Indicators of Split-Brain: - Different server counts reported by different pods - Inconsistent database allocations across servers - Some servers showing as "offline" from others' perspectives - Database creation failures with "insufficient servers" errors - Application connection failures to some databases

Repair Strategies¶

Automatic Repair (Recommended)¶

The operator automatically repairs split-brain scenarios by:

Detection: Identifying orphaned servers with inconsistent cluster views
Analysis: Determining the main cluster and orphaned servers
Restart: Gracefully restarting orphaned pods to rejoin the main cluster
Verification: Confirming successful cluster reformation

No manual intervention required - the operator handles this automatically.

Manual Repair Procedures¶

If automatic repair fails or you need to intervene manually:

1. Identify the Main Cluster¶

# Check which partition has the majority of servers
kubectl exec production-cluster-server-0 -- cypher-shell -u neo4j -p password \
  "SHOW SERVERS YIELD name, state ORDER BY name"

# Count active servers in each partition
kubectl exec production-cluster-server-1 -- cypher-shell -u neo4j -p password \
  "SHOW SERVERS YIELD name, state ORDER BY name"

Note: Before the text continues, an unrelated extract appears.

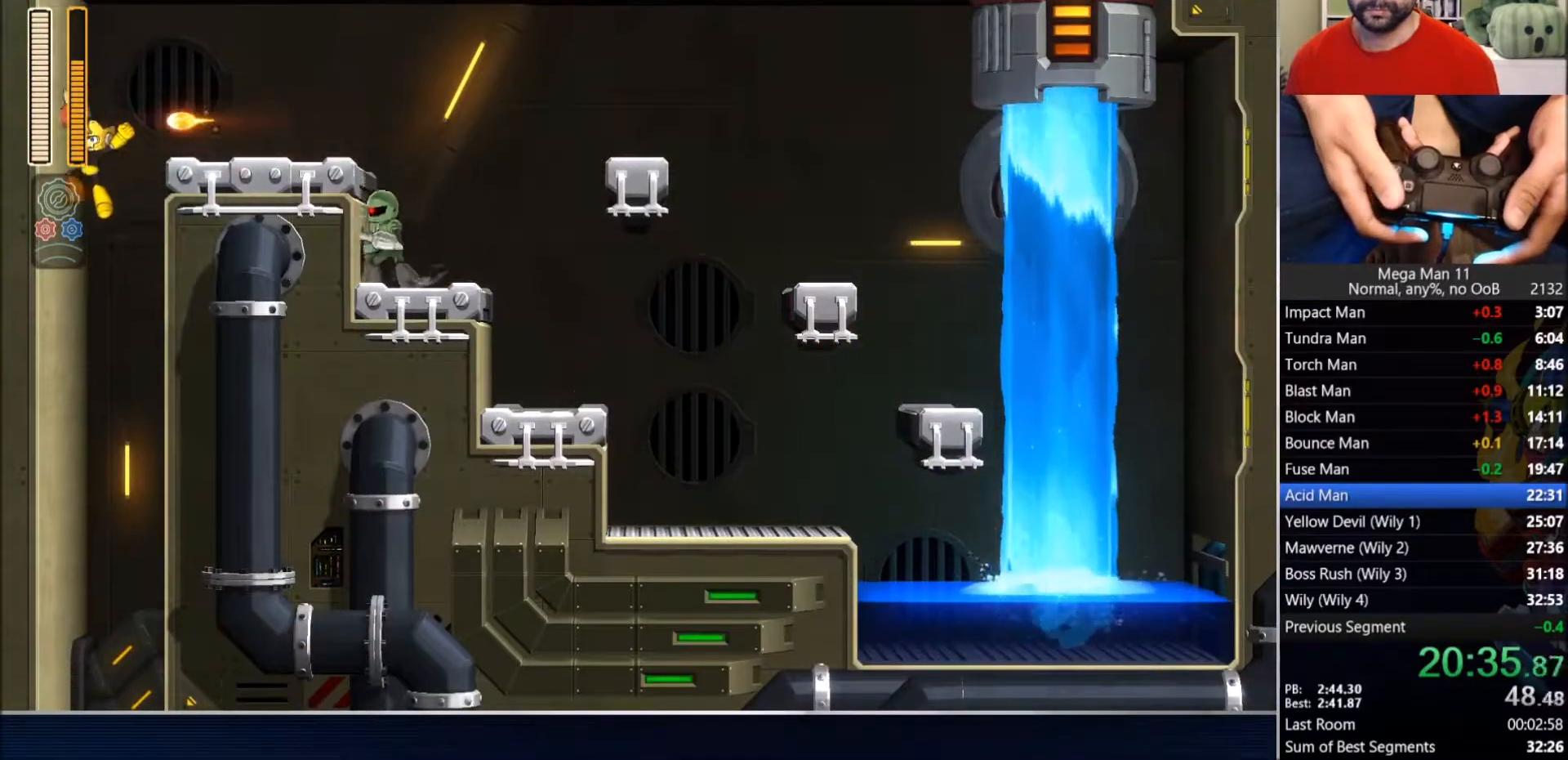
{"buttons": ["DPAD_RIGHT"], "left_stick": "center", "right_stick": "center", "events": [[317, "L1", "down"], [400, "L1", "up"]]}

2. Restart Orphaned Servers¶

# Restart the server(s) that show inconsistent cluster views
kubectl delete pod production-cluster-server-2

# Wait for pod to restart and rejoin
kubectl wait --for=condition=Ready pod/production-cluster-server-2 --timeout=300s

3. Verify Cluster Recovery¶

# Confirm all servers show consistent cluster membership
kubectl exec production-cluster-server-0 -- cypher-shell -u neo4j -p password \
  "SHOW SERVERS YIELD name, state, health ORDER BY name"

# Check database status
kubectl exec production-cluster-server-0 -- cypher-shell -u neo4j -p password \
  "SHOW DATABASES"

4. Force Cluster Reformation (Last Resort)¶

If standard restart doesn't work, use cluster-wide restart:

# Delete all server pods simultaneously (data preserved in PVCs)
kubectl delete pods -l app.kubernetes.io/name=neo4j,neo4j.com/cluster=production-cluster

# Monitor cluster reformation
kubectl get pods -l app.kubernetes.io/name=neo4j -w

⚠️ Warning: Cluster-wide restart should only be used as a last resort and may cause temporary service interruption.

Prevention Strategies¶

Network Resilience¶

Node Affinity Configuration:

spec:
  topology:
    servers: 3
    placement:
      antiAffinity:
        enabled: true
        type: preferred    # Allow scheduling on same node if necessary
        topologyKey: kubernetes.io/hostname

Multi-Zone Deployment:

spec:
  topology:
    servers: 3
    placement:
      topologySpread:
        enabled: true
        topologyKey: topology.kubernetes.io/zone
        maxSkew: 1

Resource Allocation¶

spec:
  resources:
    requests:
      memory: "4Gi"    # Adequate memory to prevent OOM
      cpu: "2"
    limits:
      memory: "8Gi"
      cpu: "4"

Network Configuration¶

spec:
  config:
    # Optimize discovery resolution timeout (operator uses LIST discovery with static pod FQDNs)
    dbms.cluster.discovery.resolution_timeout: "30s"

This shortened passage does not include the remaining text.